Tenaga kebersihan yang bertugas membersihkan ruang rawat pasien COVID-19, ruang rawat
jalan, atau ruang isolasi, perlu menggunakan alat pelindung diri sebagai berikut:

 Masker bedah

 Gaun

 Sarung tangan tebal

 Pelindung mata

 Pelindung kepala

 Sepatu pelindung

Alat pelindung diri tersebut juga perlu digunakan saat membersihkan ambulans yang digunakan
untuk memindahkan pasien yang dicurigai atau terkonfirmasi COVID-19.[25]

Panduan Penggunaan Alat Pelindung Diri saat Pandemi COVID-19 di Ambulans

Tenaga kesehatan yang mengantar pasien dicurigai atau terkonfirmasi COVID-19 ke RS rujukan
perlu menggunakan alat pelindung diri sebagai berikut:

 Masker bedah

 Gaun
 Sarung tangan

 Pelindung mata

 Pelindung kepala

 Sepatu pelindung

Sopir yang mengendarai ambulans cukup menggunakan masker bedah dan menjaga jarak
minimal 1 meter dengan pasien. Namun, jika sopir membantu mengangkat pasien yang dicurigai
atau terkonfirmasi COVID-19, sopir perlu menggunakan alat pelindung diri yang sama dengan
tenaga kesehatan, yaitu:

 Masker bedah

 Gaun

 Sarung tangan

 Pelindung mata

 Pelindung kepala

 Sepatu pelindung[25]

Kesimpulan
Penggunaan alat pelindung diri (APD) dapat membantu menurunkan risiko penularan penyakit
yang sangat infeksius. Teknik penggunaan dan pelepasan APD yang baik, penting untuk
diketahui tenaga medis. Teknik pemasangan dan pelepasan APD sebaiknya mengikuti pedoman
dari berbagai instansi kesehatan, seperti WHO dan CDC.

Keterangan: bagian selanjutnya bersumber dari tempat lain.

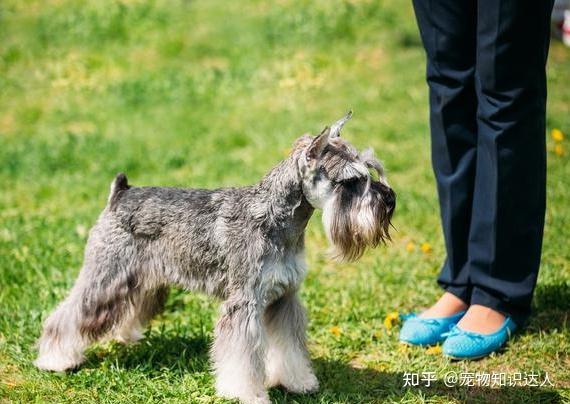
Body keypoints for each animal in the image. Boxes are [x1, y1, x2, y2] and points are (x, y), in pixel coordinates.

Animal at [34, 111, 390, 404]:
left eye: (371, 171)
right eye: (351, 181)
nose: (389, 200)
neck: (277, 218)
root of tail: (120, 193)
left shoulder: (284, 298)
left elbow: (289, 347)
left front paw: (298, 382)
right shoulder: (243, 303)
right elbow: (241, 357)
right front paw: (246, 394)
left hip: (142, 279)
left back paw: (124, 336)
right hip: (106, 276)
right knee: (70, 314)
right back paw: (56, 360)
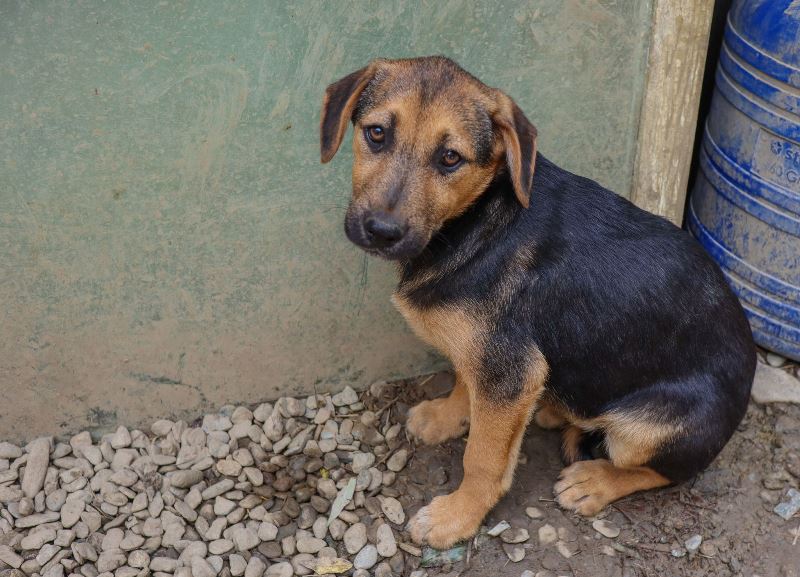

Hal lain yang perlu diperhatikan adalah risiko self contamination yang sering kali terjadi saat
proses pelepasan APD. APD harus dilepaskan secara berurutan dan dengan melakukan cuci
tangan setiap kali selesai melepaskan satu atribut.
Walaupun APD lengkap, seperti dibahas pada artikel di atas, digunakan dalam
kondisi outbreak penyakit yang sangat infeksius dan dengan angka mortalitas tinggi, APD
sederhana tetap harus digunakan sebagai pencegahan universal setiap berkontak dengan pasien.
Saat menghadapi pandemi COVID-19, pemerintah telah mengeluarkan panduan petunjuk teknis
penggunaan alat pelindung diri yang disesuaikan dengan lokasi dan aktivitas yang dilakukan oleh
tenaga kesehatan. Pastikan tenaga kesehatan mengikuti panduan ini karena tenaga kesehatan
yang memeriksa, merawat, mengantar, atau membersihkan ruangan kasus terkonfirmasi COVID-
19 tanpa alat pelindung diri sesuai standar termasuk dalam kategori orang tanpa gejala yang
perlu diisolasi selama 14 hari untuk pemantauan gejala.